« The popularity of Turkish President Recep Tayyip Erdogan and his party has hit a two-year high following a huge boost in spending and steps that have benefited millions of voters ahead of elections due in May » reports Ragip Soylu in Middle East Eye, on February 1, 2023.
Multiple public and private polls reviewed by Middle East Eye indicate that public support for Erdogan has returned to February 2021 levels, well before the inflation shock – which was triggered by his unorthodox monetary policy – hit the country later that year.
Two large private polls conducted in January showed that 40-42 percent of respondents said they would vote for Erdogan in the upcoming elections, while his ruling Justice and Development Party (AKP) and its coalition partner Nationalist Movement Party (MHP) together edged the same levels of support.
A public survey run by the Center for Social Impact Studies (Team) on 11-14 January, which included face-to-face interviews with 2,524 people in 16 provinces, put AKP at 37.5 percent and MHP at 6.5 percent, reaching 44 percent combined.
Team said in its report that the Erdogan-led People’s Alliance took a lead of 2.7 points, closing the gap from last year when the Nation Alliance, led by the main opposition Republican People’s Party (CHP), had a 5.6 point advantage.
‘A last chance’
Team research director Ulas Tol believes a significant jump for the ruling party was only natural, following Erdogan’s steps to assist the large numbers of people hurt by Turkey’s deteriorating economy.
“Because there was a slight recovery from the bottom of economic problems that led to the feeling that things are getting better,” Tol told MEE.
“The problems still continue, but the effects of the problems on voter sentiments have decreased because they got used to the crisis and the impact of the inflation is being felt less.
“Erdogan’s personal vote is on par with his coalition’s votes in our research.”
Analysts say Erdogan’s election spending has so far had a practical impact on people’s daily lives. With more than 50 percent of the Turkish public receiving a minimum wage, Erdogan hiked the minimum wage for the private sector by 94 percent in January 2023 year-on-year, while annual inflation slowed down and then stayed at around 64 percent.
A similar hike was made for the public sector, which has affected around five million people.
The government has also eliminated the retirement age requirement that allows two million Turkish workers to retire immediately, launched a cheap mortgage loan scheme for citizens who don’t own their own home, and issued a tax debt relief for millions of people.
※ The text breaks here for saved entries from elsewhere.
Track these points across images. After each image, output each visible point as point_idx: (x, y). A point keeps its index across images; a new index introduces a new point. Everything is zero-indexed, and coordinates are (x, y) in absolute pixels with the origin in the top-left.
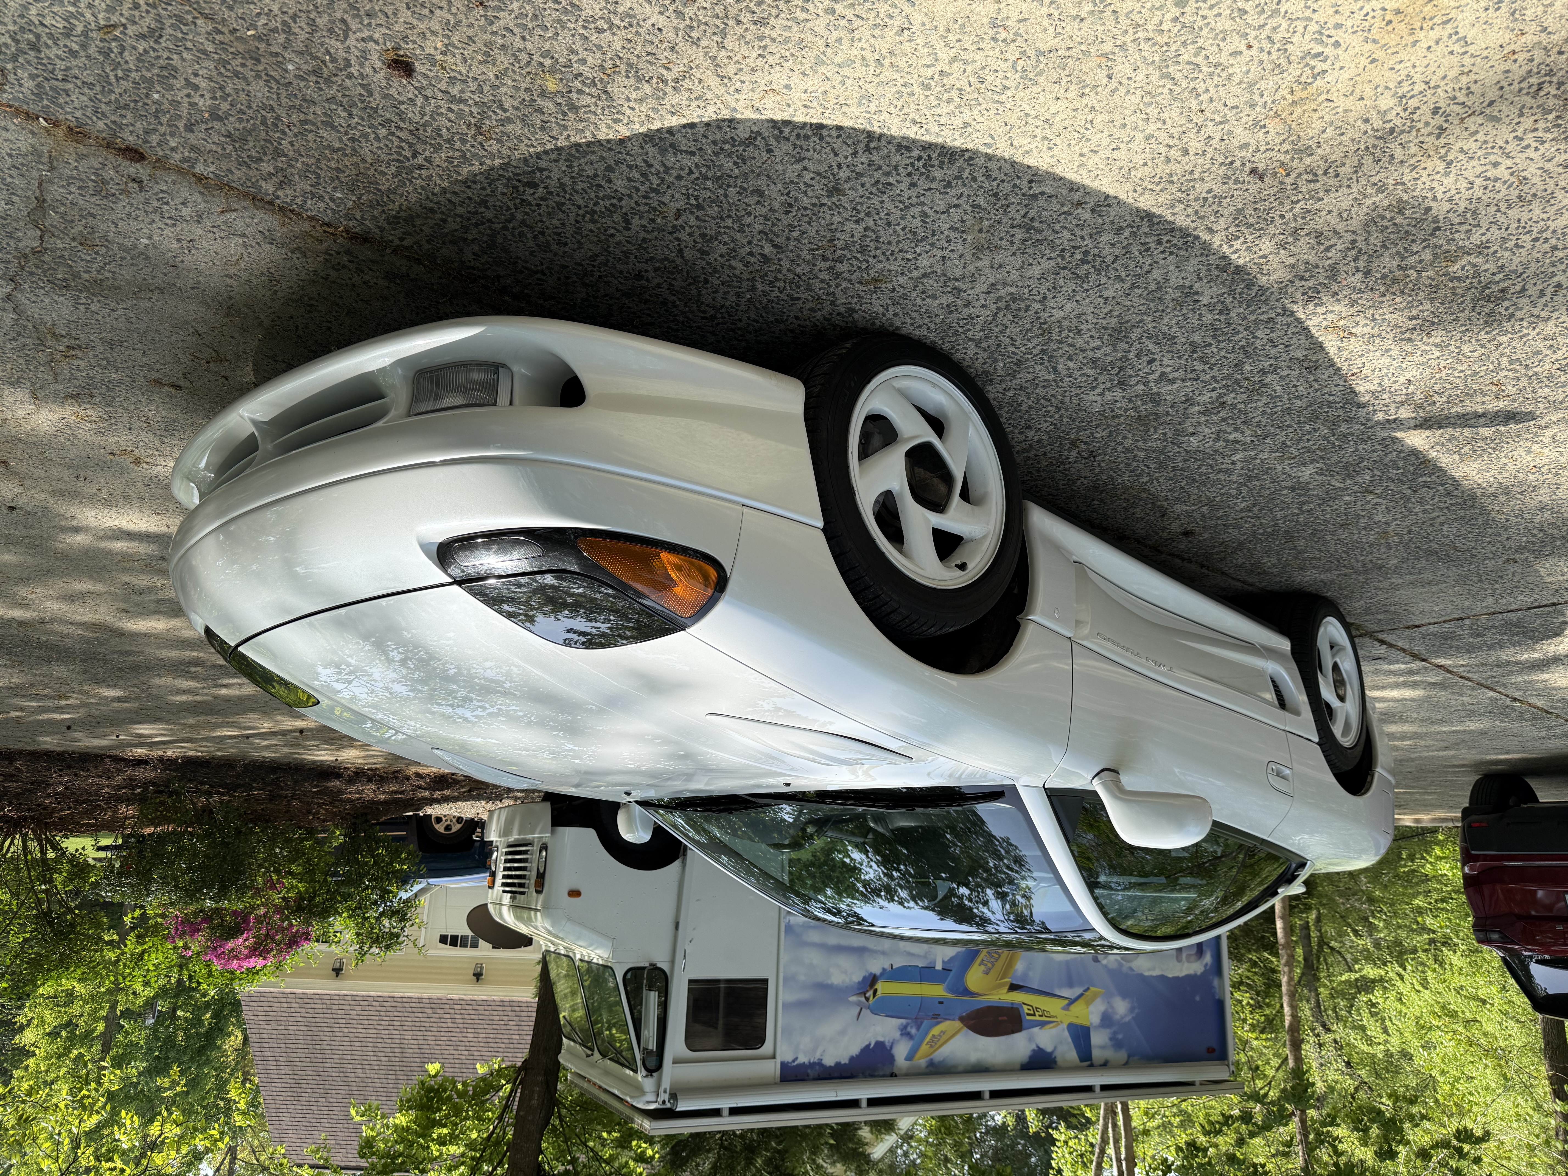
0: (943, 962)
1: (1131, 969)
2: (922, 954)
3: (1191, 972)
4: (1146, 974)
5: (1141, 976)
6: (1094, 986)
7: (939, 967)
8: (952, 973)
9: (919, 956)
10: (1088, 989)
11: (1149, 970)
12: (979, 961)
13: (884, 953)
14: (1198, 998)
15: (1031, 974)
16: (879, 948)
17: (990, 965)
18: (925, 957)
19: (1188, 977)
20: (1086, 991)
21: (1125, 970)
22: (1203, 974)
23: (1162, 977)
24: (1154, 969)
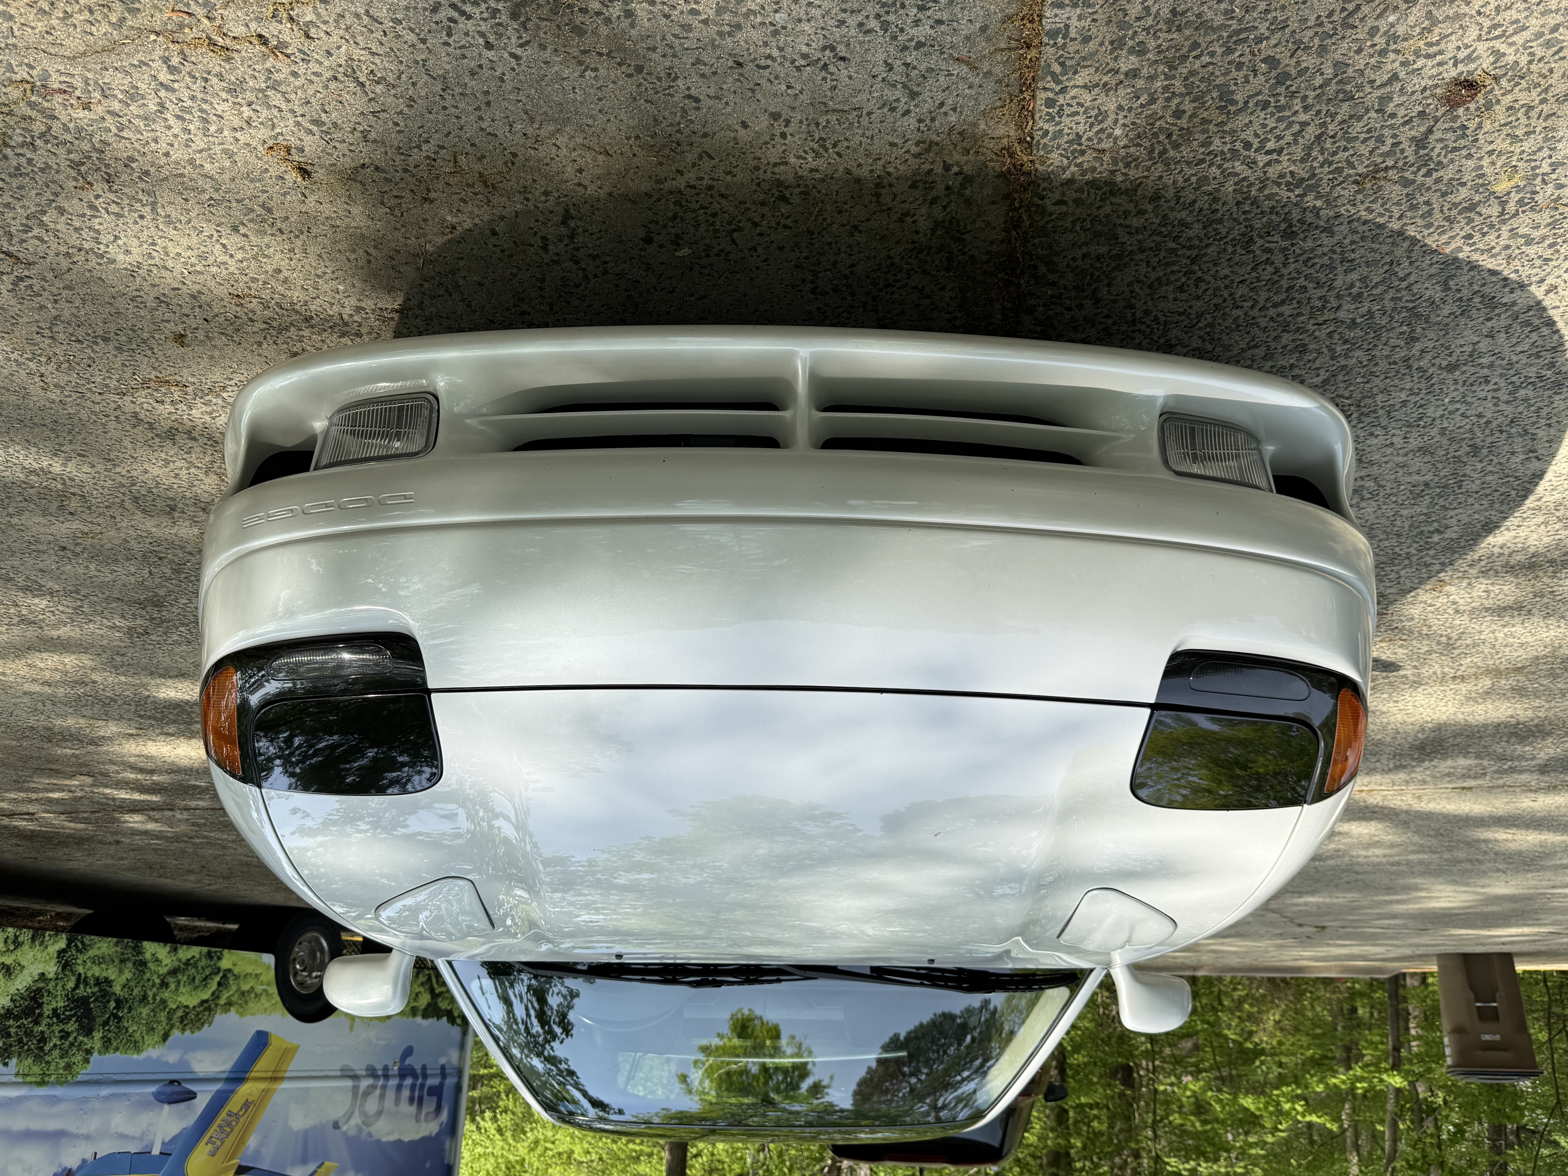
0: (163, 1143)
1: (370, 1135)
2: (138, 1135)
3: (427, 1133)
4: (384, 1139)
5: (379, 1142)
6: (329, 1160)
7: (156, 1151)
8: (171, 1158)
9: (133, 1138)
10: (322, 1164)
11: (387, 1134)
12: (206, 1138)
13: (88, 1137)
14: (428, 1165)
15: (264, 1150)
16: (83, 1131)
17: (218, 1143)
18: (141, 1138)
19: (423, 1139)
20: (319, 1167)
21: (364, 1136)
22: (438, 1134)
23: (399, 1142)
24: (391, 1133)
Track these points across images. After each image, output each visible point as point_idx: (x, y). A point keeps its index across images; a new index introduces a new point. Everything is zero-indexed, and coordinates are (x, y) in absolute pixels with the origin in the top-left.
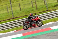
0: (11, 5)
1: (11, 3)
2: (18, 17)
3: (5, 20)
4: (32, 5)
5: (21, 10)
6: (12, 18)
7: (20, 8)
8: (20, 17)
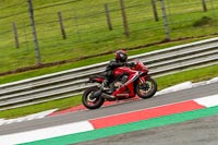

Tol said that taken alone, each of the government’s “populist” steps amounts to little, but combined they have had a positive impact on voters, convincing them that Erdogan was trying his best to fulfil their needs.
“He affected the sentiment that they should grant him a last chance,” Tol said.
‘Opposition still has a way’
Another advantage Erdogan has so far enjoyed is the lack of a rival, as the opposition coalition, called Table of Six, is yet to propose a joint candidate.
Multiple sources told MEE that CHP leader Kemal Kilicdaroglu would be declared the contender in mid-February. However, the never-ending series of meetings between the six opposition leaders over the past six months appears to have tired the public, which believes they lack coherence.
There has been infighting over the selection of the candidate. Sources suggest Meral Aksener, the leader of nationalist opposition Good Party (IYI), favoured either of the popular Istanbul and Ankara mayors, Ekrem Imamoglu and Mansur Yavas respectively, as the joint contender, with both polling much better than Kilicdaroglu against Erdogan.
Table of Six released a memorandum on joint policies earlier this week that promised an orthodox monetary policy, a parliamentary government system and a series of uncontroversial social reforms and aids.
Osman Sert, research director at the Ankara-based research and consultancy firm PanoramaTR, agrees that the opposition appears to be disorganised.
“There is a sense for the voters that the campaign is not managed well,” Sert told MEE. “But Erdogan has been able to change the perception of a failing leader. Voters now perceive his short-term performance as positive.”
Sert says despite Erdogan’s surging popularity across the polls, including PanaromaTR’s own survey, he is still 8-10 points short of the 50 percent threshold required in the first round for the presidential mandate.
“If the opposition can choose the right candidate and actively rally around him against Erdogan, they will still have the upper hand,” he added. “Erdogan needs to double the gains he made so far, and the majority of the indecisive voters are opposition-leaning.”
Tol adds that the opposition still has a way in, since populist spending by the government has a short-term expiration date.
« The opposition needs to remind the voters about the past, » he said. « They need to focus on the government’s vulnerability in economy, education, health and urbanisation – as well as perception among the voters on moral corruption within the justice system and a sense of need for revitalisation in the government. »
Middle East Eye, February 1, 2023, by Ragip Soylu.